Nu is het geven van voorlichting
nog niet zo eenvoudig. Uit een onderzoek naar het effect van de hoeveelheid
informatie voorafgaand aan een endoscopie bleek dat niet iedereen op dezelfde
wijze hiervan profiteerde. Bij sobere informatie daalde bij vermijdend
ingestelde mensen wel hun angstniveau, bij meer uitgebreide voorlichting steeg
juist de spanning. Bij mensen die gericht waren op aanpakken van de problemen
lag dit omgekeerd. Hoe meer informatie, hoe lager de spanning. Het geven van
voorlichting zal dus gedoseerd moeten zijn en afgestemd op degene die
voorlichting krijgt. Daarmee komen we uit bij een nieuwe ontwikkeling.
Op allerlei terreinen wordt de
laatste jaren gesproken over empowerment. Dit begrip komt voor in beleidsstukken
van de overheid, in managementcursussen en binnen het zorgbeleid. Een vertaling
van de term is (nog) niet voorhanden. Bij empowerment gaat het om aansluiten
bij de kennis en kracht van mensen. Het idee is dat de zelfcontrole van mensen
de ruimte moet krijgen. Een collega-instelling van GGZ-Friesland omschreef
empowerment met ´het weer krijgen van regie over eigen lijf en leden, wat
alleen mogelijk is als hulpverleners en begeleiders een bondgenootschap of
co-partnership met hun cliënten aangaan´. De hulpverlener als partner.

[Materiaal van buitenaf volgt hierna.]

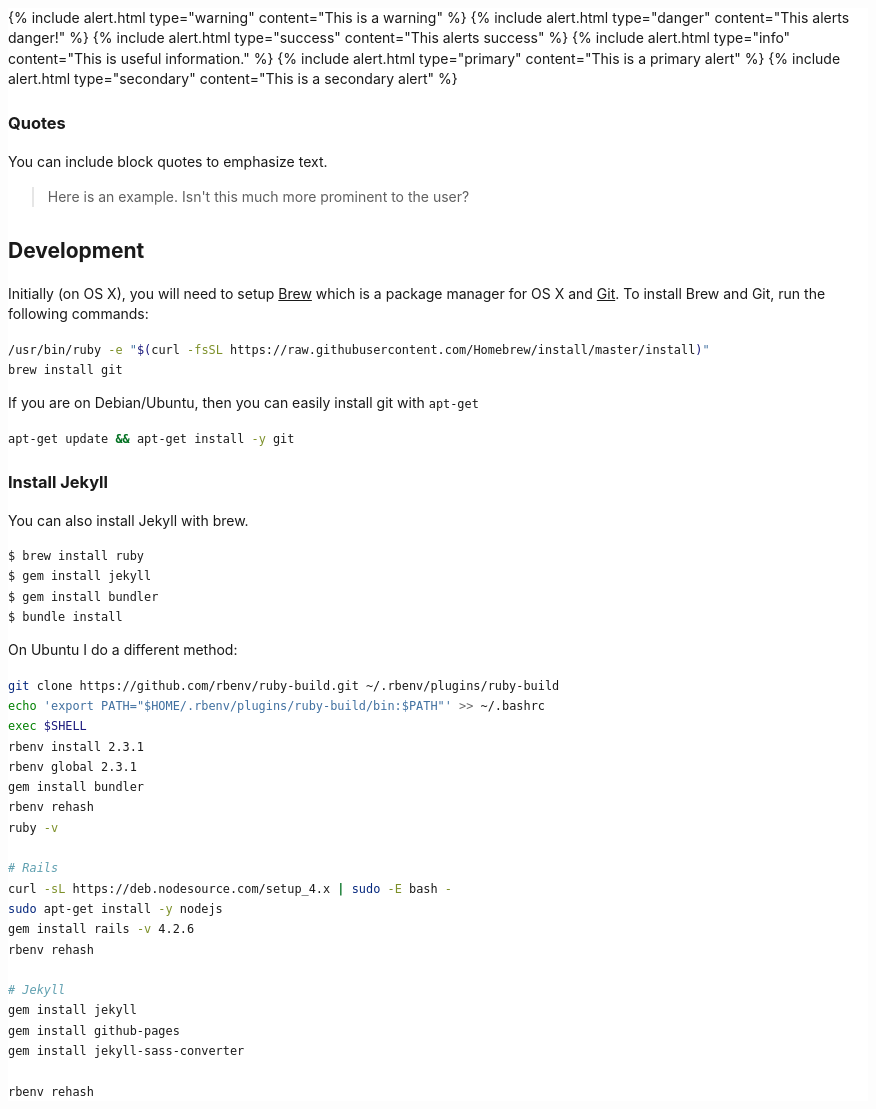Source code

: {% include alert.html type="warning" content="This is a warning" %}
{% include alert.html type="danger" content="This alerts danger!" %}
{% include alert.html type="success" content="This alerts success" %}
{% include alert.html type="info" content="This is useful information." %}
{% include alert.html type="primary" content="This is a primary alert" %}
{% include alert.html type="secondary" content="This is a secondary alert" %}

### Quotes

You can include block quotes to emphasize text. 

> Here is an example. Isn't this much more prominent to the user?

## Development

Initially (on OS X), you will need to setup [Brew](http://brew.sh/) which is a package manager for OS X and [Git](https://git-scm.com/). To install Brew and Git, run the following commands:

```bash
/usr/bin/ruby -e "$(curl -fsSL https://raw.githubusercontent.com/Homebrew/install/master/install)"
brew install git
```

If you are on Debian/Ubuntu, then you can easily install git with `apt-get`

```bash
apt-get update && apt-get install -y git
```

### Install Jekyll

You can also install Jekyll with brew.

```bash
$ brew install ruby
$ gem install jekyll
$ gem install bundler
$ bundle install
```

On Ubuntu I do a different method:

```bash
git clone https://github.com/rbenv/ruby-build.git ~/.rbenv/plugins/ruby-build
echo 'export PATH="$HOME/.rbenv/plugins/ruby-build/bin:$PATH"' >> ~/.bashrc
exec $SHELL
rbenv install 2.3.1
rbenv global 2.3.1
gem install bundler
rbenv rehash
ruby -v

# Rails
curl -sL https://deb.nodesource.com/setup_4.x | sudo -E bash -
sudo apt-get install -y nodejs
gem install rails -v 4.2.6
rbenv rehash

# Jekyll
gem install jekyll
gem install github-pages
gem install jekyll-sass-converter

rbenv rehash
```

Raakt de deskundige dokter of
hulpverlener nu helemaal uit beeld? De praktijk leert wel anders. Maar deze
nieuwe ontwikkeling legt wel een interessant accent. Klachten en ziekten worden
ervaren als een verlies van regie of controle over het eigen functioneren. Het
is van belang dat mensen zelf kunnen blijven sturen, juist wanneer dit sturend
vermogen bedreigd wordt door ziekte. Dat kan door de ander als partner te
betrekken bij het oplossen van het probleem. Dat neemt niet weg dat therapie,
medicijnen, het delen van kennis en het bieden van ondersteuning, afgestemd op
de persoon, een essentieel onderdeel blijven van de behandeling.
Ergens kwam ik het volgende
verhaal tegen. Een vrouw die met behulp van medicijnen hersteld was van een
depressie kreeg het advies de medicijnen te blijven slikken om een mogelijke
terugval te voorkomen. Ze was eigenwijs in de ogen van anderen en stopte. Na
verloop van tijd kreeg ze een terugval en moest alsnog de medicijnen slikken.
Toen de omgeving haar zei: zie je nu wel, je had beter moeten luisteren, zei
ze: nee, want dan had ik altijd moeten leven met de gedachte dat ik de
medicijnen mogelijk voor niets slikte.